Apple was responding to a Nokia complaint filed with the USITC against Apple in December, alleging that Apple had violated at least seven Nokia patents in its iPhone smartphone as well as in portable music players and computers.
In October Nokia sued Apple in the federal court in Delaware, alleging that Apple's iPhone infringed Nokia patents for GSM, UMTS and wireless Lan standards.
Apple countersued, claiming that Nokia was infringing 13 Apple patents. "Other companies must compete with us by inventing their own technologies, not just by stealing ours," said Bruce Sewell, Apple's general counsel and senior vice-president.
Nokia said the seven patents in the December complaint relate to Nokia's "pioneering innovations that are now being used by Apple to create key features in its products in the area of user interface, as well as camera, antenna and power management technologies.
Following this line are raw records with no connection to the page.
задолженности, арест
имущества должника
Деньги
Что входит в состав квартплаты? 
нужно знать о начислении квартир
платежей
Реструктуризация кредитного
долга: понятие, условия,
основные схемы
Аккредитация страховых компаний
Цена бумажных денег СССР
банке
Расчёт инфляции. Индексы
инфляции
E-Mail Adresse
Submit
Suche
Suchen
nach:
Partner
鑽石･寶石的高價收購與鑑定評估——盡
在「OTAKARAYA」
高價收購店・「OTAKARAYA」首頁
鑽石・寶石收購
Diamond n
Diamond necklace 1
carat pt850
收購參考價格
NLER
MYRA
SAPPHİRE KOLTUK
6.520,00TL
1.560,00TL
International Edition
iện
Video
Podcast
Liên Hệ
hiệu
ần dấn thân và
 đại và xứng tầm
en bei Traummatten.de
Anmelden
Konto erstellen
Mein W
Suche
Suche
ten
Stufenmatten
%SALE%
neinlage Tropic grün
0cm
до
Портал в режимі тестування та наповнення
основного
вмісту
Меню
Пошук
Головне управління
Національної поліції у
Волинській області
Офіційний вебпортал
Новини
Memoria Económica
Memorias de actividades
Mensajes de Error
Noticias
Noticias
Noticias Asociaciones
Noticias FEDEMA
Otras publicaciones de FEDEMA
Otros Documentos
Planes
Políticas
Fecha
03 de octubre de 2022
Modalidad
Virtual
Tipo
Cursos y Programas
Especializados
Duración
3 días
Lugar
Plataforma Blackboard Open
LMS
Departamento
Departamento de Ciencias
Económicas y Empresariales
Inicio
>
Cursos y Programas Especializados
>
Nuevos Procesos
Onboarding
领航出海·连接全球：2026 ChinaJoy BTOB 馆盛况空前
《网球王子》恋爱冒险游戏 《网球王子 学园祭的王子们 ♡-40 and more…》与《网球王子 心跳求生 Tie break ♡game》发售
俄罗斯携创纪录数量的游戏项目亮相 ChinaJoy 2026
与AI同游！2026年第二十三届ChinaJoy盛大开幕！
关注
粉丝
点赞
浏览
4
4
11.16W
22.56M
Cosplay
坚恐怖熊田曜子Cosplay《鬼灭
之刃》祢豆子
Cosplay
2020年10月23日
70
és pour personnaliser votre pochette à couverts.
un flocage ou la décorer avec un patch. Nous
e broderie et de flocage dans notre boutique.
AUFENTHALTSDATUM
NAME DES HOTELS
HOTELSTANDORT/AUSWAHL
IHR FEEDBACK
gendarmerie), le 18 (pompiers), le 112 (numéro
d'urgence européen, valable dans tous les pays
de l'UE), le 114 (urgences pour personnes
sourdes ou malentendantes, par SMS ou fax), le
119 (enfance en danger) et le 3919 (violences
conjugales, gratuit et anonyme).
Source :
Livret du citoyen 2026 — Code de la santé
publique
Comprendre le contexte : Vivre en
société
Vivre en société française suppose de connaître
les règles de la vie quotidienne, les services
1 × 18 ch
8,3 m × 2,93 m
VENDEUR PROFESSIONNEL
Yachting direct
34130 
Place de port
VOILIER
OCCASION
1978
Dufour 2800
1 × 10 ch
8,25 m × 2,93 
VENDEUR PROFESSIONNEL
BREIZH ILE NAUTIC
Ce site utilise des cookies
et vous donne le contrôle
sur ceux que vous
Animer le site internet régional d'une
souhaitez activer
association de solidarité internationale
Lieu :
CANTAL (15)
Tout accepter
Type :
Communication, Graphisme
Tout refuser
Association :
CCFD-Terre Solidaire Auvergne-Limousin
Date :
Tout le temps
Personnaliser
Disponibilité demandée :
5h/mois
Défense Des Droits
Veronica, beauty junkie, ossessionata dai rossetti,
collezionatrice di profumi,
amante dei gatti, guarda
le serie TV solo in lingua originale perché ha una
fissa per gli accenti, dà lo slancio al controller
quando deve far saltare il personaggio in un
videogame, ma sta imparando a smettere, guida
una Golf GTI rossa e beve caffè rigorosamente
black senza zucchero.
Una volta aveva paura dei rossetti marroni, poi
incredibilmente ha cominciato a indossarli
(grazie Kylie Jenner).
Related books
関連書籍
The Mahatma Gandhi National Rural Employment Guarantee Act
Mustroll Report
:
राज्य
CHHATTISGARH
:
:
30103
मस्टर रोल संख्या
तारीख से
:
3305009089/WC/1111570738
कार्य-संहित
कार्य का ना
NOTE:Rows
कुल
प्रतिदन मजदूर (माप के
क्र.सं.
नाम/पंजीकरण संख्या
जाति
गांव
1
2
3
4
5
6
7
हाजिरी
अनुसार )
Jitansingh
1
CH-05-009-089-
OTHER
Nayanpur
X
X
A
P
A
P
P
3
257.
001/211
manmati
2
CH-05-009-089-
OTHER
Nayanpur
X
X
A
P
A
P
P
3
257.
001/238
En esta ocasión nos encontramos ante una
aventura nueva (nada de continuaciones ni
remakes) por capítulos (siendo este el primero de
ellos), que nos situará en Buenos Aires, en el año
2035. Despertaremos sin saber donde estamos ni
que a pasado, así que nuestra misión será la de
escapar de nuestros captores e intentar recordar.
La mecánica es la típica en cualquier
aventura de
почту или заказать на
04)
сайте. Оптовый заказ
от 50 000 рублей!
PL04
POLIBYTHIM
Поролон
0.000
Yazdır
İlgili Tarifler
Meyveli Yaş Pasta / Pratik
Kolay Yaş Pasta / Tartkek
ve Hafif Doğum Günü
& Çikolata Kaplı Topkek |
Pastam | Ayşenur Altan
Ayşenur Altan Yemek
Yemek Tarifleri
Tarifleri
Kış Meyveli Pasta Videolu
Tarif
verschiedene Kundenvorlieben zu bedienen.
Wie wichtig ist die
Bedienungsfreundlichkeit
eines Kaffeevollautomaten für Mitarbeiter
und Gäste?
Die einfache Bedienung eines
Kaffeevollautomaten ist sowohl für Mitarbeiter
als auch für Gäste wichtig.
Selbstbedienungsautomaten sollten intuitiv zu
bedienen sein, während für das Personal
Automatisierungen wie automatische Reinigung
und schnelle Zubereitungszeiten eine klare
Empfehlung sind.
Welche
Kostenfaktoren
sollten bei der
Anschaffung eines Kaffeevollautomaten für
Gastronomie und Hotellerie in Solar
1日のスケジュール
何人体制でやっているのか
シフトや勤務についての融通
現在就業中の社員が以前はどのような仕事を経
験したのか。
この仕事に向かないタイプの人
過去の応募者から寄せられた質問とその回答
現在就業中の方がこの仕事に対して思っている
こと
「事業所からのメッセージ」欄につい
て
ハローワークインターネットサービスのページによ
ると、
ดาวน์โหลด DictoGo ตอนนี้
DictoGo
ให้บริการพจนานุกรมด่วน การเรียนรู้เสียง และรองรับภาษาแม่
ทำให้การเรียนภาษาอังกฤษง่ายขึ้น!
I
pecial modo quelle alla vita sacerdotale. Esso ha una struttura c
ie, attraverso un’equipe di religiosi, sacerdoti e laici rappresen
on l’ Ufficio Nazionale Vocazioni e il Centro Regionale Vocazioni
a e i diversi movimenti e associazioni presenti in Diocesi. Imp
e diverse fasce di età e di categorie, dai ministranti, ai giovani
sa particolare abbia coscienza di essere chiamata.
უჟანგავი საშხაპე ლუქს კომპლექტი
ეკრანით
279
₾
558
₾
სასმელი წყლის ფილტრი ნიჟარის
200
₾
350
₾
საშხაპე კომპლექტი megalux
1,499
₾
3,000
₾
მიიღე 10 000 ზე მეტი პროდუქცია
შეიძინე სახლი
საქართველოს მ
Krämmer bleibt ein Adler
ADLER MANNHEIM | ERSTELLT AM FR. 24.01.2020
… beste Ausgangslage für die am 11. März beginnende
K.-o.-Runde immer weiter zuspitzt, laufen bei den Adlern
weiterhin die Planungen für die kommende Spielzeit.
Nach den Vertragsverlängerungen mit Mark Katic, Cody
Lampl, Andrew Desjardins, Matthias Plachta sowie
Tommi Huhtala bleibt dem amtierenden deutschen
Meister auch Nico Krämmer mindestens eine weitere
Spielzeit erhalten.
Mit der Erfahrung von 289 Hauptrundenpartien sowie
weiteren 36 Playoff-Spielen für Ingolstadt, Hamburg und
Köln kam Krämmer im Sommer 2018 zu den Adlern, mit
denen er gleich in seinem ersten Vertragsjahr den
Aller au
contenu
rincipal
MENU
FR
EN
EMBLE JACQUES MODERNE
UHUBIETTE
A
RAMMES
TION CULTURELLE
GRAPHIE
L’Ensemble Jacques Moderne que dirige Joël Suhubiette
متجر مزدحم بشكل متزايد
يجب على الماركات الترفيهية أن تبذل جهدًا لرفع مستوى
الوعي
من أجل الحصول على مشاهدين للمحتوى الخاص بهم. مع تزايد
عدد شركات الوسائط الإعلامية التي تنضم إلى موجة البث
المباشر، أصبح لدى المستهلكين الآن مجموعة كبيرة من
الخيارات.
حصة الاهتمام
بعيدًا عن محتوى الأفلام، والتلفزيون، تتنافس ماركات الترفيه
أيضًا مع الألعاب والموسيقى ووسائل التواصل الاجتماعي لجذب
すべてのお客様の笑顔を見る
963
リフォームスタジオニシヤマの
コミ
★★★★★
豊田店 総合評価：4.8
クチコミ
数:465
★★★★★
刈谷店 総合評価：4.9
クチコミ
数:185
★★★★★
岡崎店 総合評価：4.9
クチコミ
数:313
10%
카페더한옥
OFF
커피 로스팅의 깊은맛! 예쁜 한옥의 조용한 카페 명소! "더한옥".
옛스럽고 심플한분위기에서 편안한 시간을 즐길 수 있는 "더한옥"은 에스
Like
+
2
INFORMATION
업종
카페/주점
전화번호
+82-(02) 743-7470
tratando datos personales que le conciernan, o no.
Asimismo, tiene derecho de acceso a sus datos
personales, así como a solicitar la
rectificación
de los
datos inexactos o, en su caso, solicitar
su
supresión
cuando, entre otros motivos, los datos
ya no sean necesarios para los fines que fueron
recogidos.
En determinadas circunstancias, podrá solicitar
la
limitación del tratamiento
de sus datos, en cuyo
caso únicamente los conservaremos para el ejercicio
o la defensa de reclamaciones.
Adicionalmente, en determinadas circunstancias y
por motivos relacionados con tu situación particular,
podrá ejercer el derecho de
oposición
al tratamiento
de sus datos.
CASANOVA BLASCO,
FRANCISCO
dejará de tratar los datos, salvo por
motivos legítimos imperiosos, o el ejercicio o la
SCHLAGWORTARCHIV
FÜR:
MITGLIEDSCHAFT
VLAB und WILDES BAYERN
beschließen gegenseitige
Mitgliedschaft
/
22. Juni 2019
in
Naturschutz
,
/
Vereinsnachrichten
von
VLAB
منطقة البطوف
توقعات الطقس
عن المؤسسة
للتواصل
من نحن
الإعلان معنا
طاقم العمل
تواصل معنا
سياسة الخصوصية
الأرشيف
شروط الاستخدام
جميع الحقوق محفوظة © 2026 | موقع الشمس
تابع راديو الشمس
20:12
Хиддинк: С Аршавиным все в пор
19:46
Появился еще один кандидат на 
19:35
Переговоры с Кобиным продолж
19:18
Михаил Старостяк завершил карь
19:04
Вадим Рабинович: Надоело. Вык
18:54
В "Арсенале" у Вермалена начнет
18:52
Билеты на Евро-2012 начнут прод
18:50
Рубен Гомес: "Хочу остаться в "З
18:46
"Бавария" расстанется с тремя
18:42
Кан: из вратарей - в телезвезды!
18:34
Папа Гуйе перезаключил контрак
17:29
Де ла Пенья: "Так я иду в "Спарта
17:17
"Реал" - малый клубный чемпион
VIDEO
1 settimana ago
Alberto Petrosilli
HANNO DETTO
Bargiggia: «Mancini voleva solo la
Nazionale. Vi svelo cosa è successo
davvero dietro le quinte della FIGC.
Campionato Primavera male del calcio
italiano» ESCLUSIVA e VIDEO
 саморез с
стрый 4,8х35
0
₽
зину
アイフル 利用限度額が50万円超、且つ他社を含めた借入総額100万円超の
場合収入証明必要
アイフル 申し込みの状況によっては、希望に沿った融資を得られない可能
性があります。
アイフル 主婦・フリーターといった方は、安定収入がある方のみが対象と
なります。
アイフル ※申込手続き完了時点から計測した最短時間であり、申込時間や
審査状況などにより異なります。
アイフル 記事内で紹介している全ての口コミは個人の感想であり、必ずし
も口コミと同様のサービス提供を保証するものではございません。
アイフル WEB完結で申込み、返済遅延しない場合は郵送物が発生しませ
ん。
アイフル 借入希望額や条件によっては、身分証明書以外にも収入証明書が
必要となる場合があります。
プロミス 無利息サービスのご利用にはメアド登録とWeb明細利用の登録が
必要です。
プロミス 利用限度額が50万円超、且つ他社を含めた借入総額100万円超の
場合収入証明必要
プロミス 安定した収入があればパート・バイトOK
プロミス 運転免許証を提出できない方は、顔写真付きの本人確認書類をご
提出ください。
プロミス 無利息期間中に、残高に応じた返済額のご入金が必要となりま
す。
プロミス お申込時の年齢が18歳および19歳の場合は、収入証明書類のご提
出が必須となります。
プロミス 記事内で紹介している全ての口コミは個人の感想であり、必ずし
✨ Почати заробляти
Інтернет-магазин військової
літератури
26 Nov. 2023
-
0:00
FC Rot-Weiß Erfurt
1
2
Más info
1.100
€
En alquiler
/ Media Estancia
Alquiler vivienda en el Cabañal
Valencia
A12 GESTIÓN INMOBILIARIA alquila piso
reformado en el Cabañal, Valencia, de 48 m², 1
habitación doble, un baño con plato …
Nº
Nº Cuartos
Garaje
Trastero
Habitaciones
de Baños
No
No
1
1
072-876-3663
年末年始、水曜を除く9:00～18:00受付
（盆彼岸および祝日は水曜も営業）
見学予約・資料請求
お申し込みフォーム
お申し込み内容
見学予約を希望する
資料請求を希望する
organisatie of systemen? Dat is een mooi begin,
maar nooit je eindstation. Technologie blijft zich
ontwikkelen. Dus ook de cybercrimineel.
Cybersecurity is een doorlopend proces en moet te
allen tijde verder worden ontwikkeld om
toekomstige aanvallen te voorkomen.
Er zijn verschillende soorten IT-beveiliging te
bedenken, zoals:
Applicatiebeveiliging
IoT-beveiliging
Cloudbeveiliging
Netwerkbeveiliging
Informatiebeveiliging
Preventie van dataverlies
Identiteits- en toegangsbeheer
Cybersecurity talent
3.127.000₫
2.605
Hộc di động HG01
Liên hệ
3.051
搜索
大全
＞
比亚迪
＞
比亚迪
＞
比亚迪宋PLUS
"These patented technologies are important to Nokia's success as they allow better user experience, lower manufacturing costs, smaller size and longer battery life for Nokia products," it said.
Nokia's general manager for patent licensing Paul Melin said the firm's litigation in Delaware was about Apple's attempt to free-ride on the back of Nokia investment in wireless standards. "The ITC case is about Apple's practice of building its business on Nokia's proprietary innovation," he said.
Although Nokia's smartphones outsell iPhones by five to one, Apple's profits from smartphone sales overshadow Nokia's.
A Nokia spokesman told Reuters at the weekend, "Nokia will study the [USITC] complaint when it is received and continue to defend itself vigorously. However, this does not alter the fact that Apple has failed to agree appropriate terms for using Nokia technology and has been seeking a free ride on Nokia's innovation since it shipped the first iPhone in 2007."